Dois dos maiores filmes de horror que estrearam neste 2020 nos cinemas tratavam de inimigos invisíveis. Em Ameaça Profunda (2020), o diretor William Eubank resgatou o subgênero de horror aquático para narrar a história de uma tripulação de uma estação de perfuração submarina que precisa escapar de um assombrosa criatura que os persegue debaixo da água (e praticamente não dá as caras na tela).
A reinterpretação do cineasta Leigh Whannell para a história de O Homem Invisível (2020), por sua vez, coloca a atriz Elizabeth Moss no papel de uma mulher paranoica com uma presença que não pode ser vista. Vítima de violência doméstica, a personagem vive a ponderar se seu algoz, um ex-marido considerado um gênio nas pesquisas de óptica, está ou não ao seu lado.
Por conta do coronavírus, os cinemas fecharam antes que outras estreias do gênero ofuscassem o destaque desses dois lançamentos. Desde então, as pessoas se refugiaram em suas casas e passaram a lidar com o receio de a doença estar bem perto, a uma aglomeração de pessoas de distância.
Essas obras são representantes de seu tempo. Um tempo no qual olhamos pela janela das nossas casas sem saber identificar se a ameaça que nos amedronta, uma doença como o coronavírus, está longe ou perto de nós.
Nesse medo, o público se refugiou em obras que retratassem outros cenários de epidemias em escalas globais, com um aumento no interesse por obras como Epidemia (1995), Contágio (2011) e A Gripe (2013). Há uma coincidência sombria, no entanto, na existência de duas produções de Hollywood retratando ameaças praticamente invisíveis estreando algumas semanas antes da explosão da doença no mundo.

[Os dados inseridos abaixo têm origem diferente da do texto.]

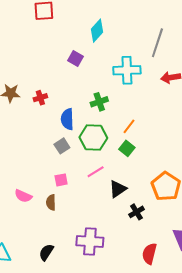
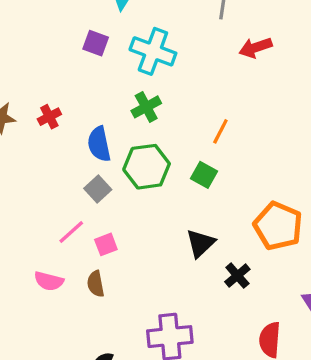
cyan cross: (127, 70) -> (153, 51), moved, turned 32
orange line: (129, 126) -> (220, 131), moved
pink line: (96, 172) -> (71, 232), moved

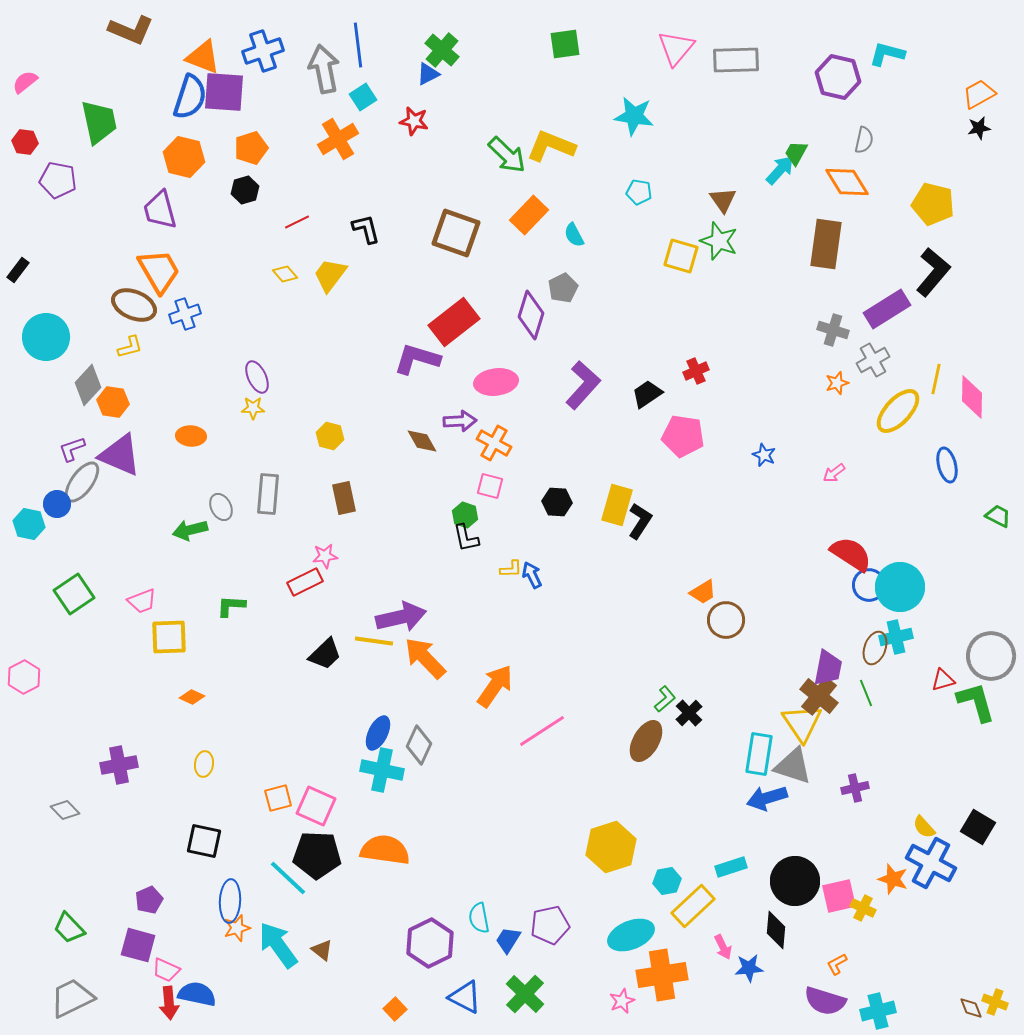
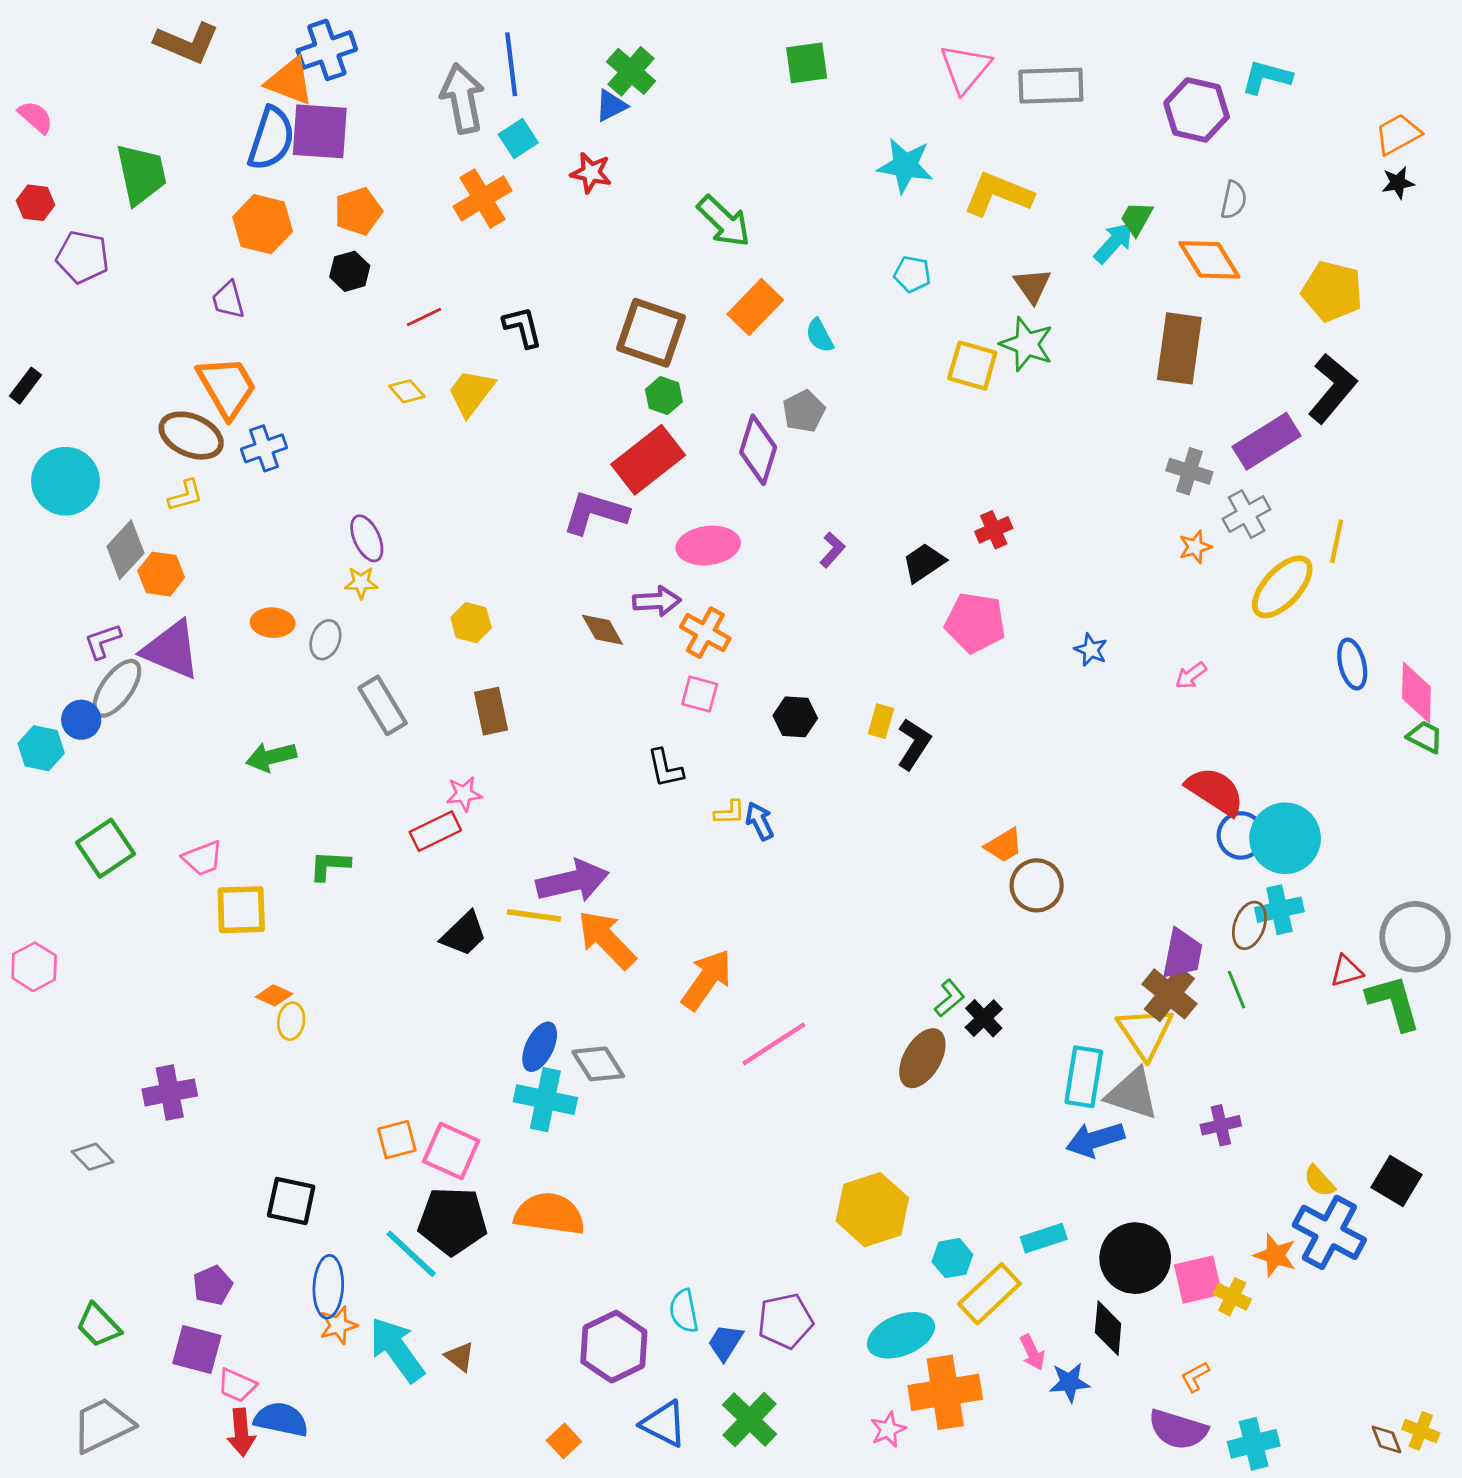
blue cross: (263, 51) -> (327, 50), moved
pink semicircle: (25, 82) -> (36, 117), turned 80
yellow L-shape: (551, 146) -> (998, 194), moved
purple trapezoid: (160, 210) -> (228, 300), size x0.7
purple L-shape: (583, 385) -> (832, 550), size x0.5
pink diamond: (972, 397) -> (1416, 693), moved
gray rectangle: (268, 494) -> (383, 705), turned -36
yellow rectangle: (617, 505) -> (881, 721), size x0.6
gray ellipse: (221, 507) -> (325, 640), moved, turned 48
green hexagon: (465, 515) -> (664, 396), moved
gray diamond: (419, 745) -> (598, 1064), turned -57
yellow ellipse: (204, 764) -> (291, 1021), moved

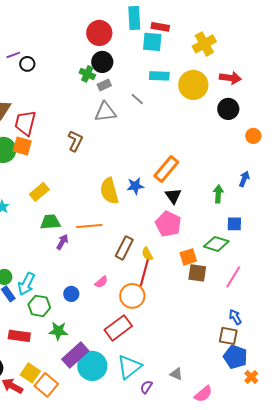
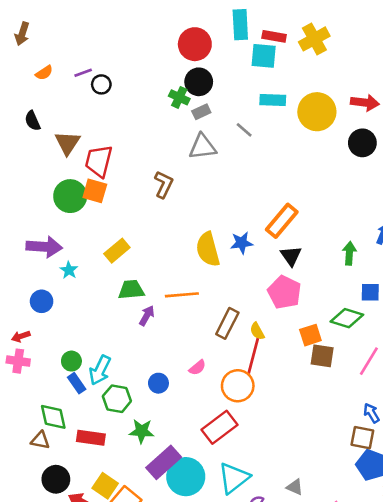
yellow cross: (204, 44) -> (314, 39), moved

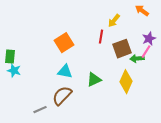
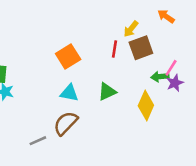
purple star: (149, 39) -> (175, 83), moved
brown square: (122, 49) -> (141, 48), moved
green triangle: (94, 80) -> (107, 92), moved

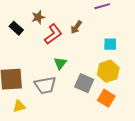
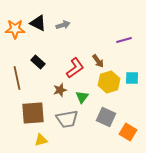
brown star: (38, 17) -> (60, 90), moved
brown arrow: (76, 27) -> (98, 61), turned -72
yellow hexagon: (108, 71) -> (109, 82), moved

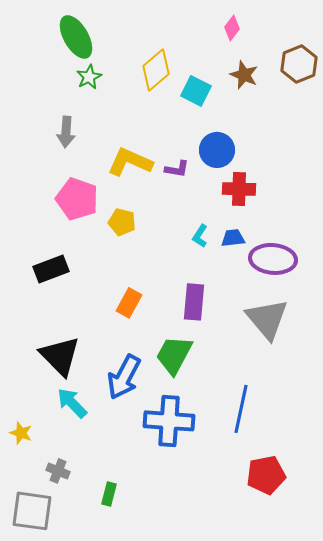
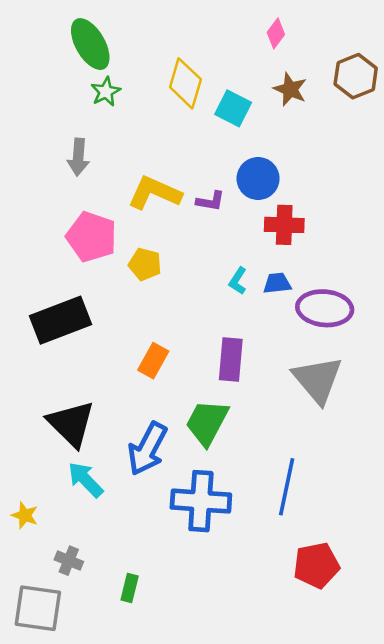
yellow diamond: (156, 70) -> (185, 83), turned -33
black rectangle: (51, 269) -> (60, 320), size x1.4

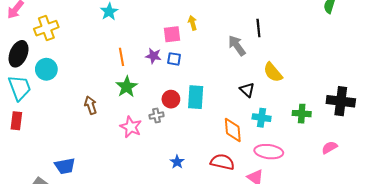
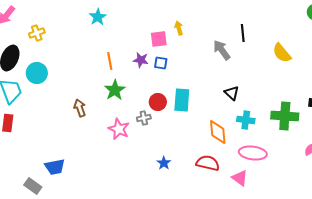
yellow cross: (46, 28) -> (37, 33), size x0.7
yellow semicircle: (273, 72) -> (282, 53), moved
green cross: (302, 114) -> (285, 116), size x1.5

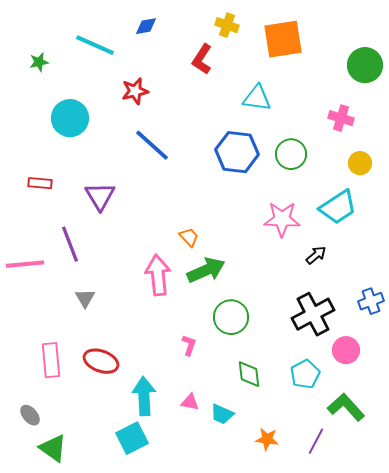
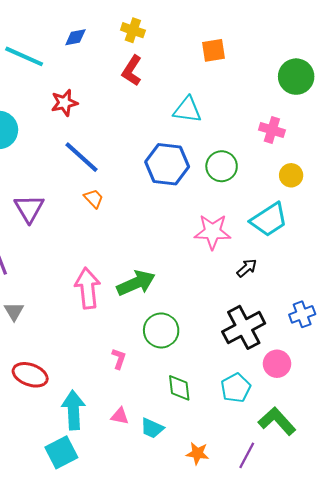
yellow cross: (227, 25) -> (133, 30), moved
orange square: (283, 39) -> (214, 50), size x0.6
orange trapezoid: (189, 237) -> (94, 198), moved

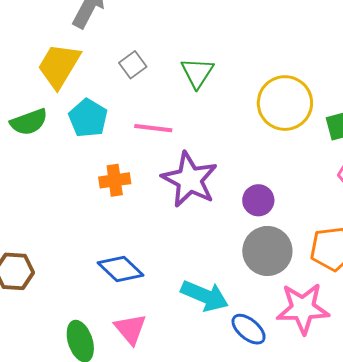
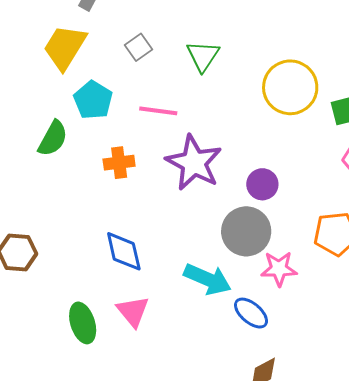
green semicircle: (29, 122) -> (53, 138), moved, turned -42
gray circle: (267, 251) -> (246, 231), moved
blue diamond: (121, 269) -> (124, 251), turned 33
pink star: (303, 308) -> (279, 269), moved, size x0.7

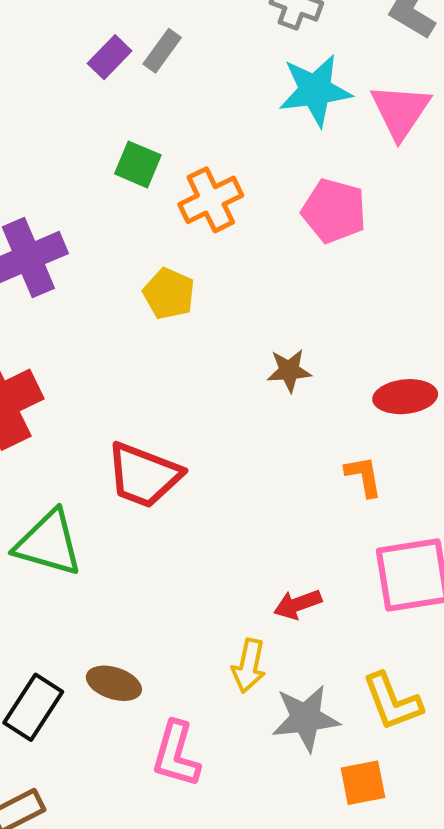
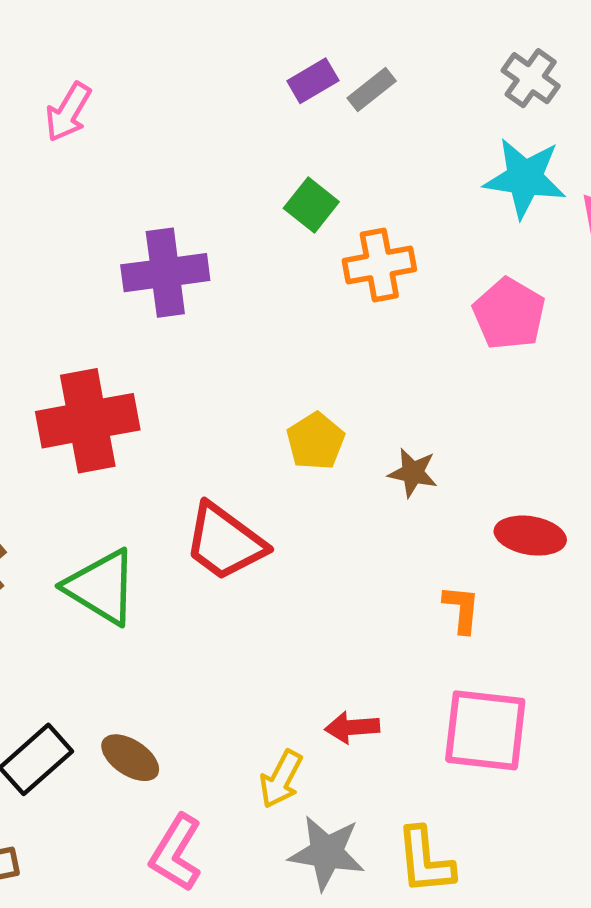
yellow pentagon: (169, 294) -> (316, 441), moved

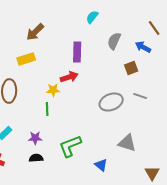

O caso de Ameaça Profunda não é tão sintomático por se inserir num tipo de produção – aos moldes de Leviathan (1989) e Do Fundo do Mar (1999) – em que as regras narrativas são bem estabelecidas. Não seria, portanto, um filme que dialogaria tanto com um cenário de pandemia como o que vivemos. Ainda assim, é curioso observarmos como a trama foca na morte de pessoas ocasionada por um microcosmos em colapso pela falta de estrutura e vítimas de um mal que não sabem direito onde pode estar.
O filme de Whannell é bem mais premonitório do que viria a acontecer nas semanas seguintes no mundo real. Ali, temos medo do que não vemos. A protagonista evita contato com outras pessoas para que ninguém se machuque além do necessário. Sua fuga de uma vida de constantes ameaças é resolvida com um isolamento em uma casa, de onde não sai nem para buscar a correspondência.
Posso, como de costume, estar forçando uma interpretação aqui. Afinal, o horror sempre foi responsável por criar cenários apocalípticos e criar simulações de tragédias. Não mostrar uma ameaça pode ser apenas um recurso de storytelling, construído para gerar tensão. Certamente nenhum desses cineastas faz qualquer uma dessas associações que estou sugerindo aqui.
Isso tudo não exime essas obras de serem representantes de seu tempo. Um tempo no qual olhamos pela janela das nossas casas sem saber identificar se a ameaça que nos amedronta, uma doença como o coronavírus, está longe ou perto de nós.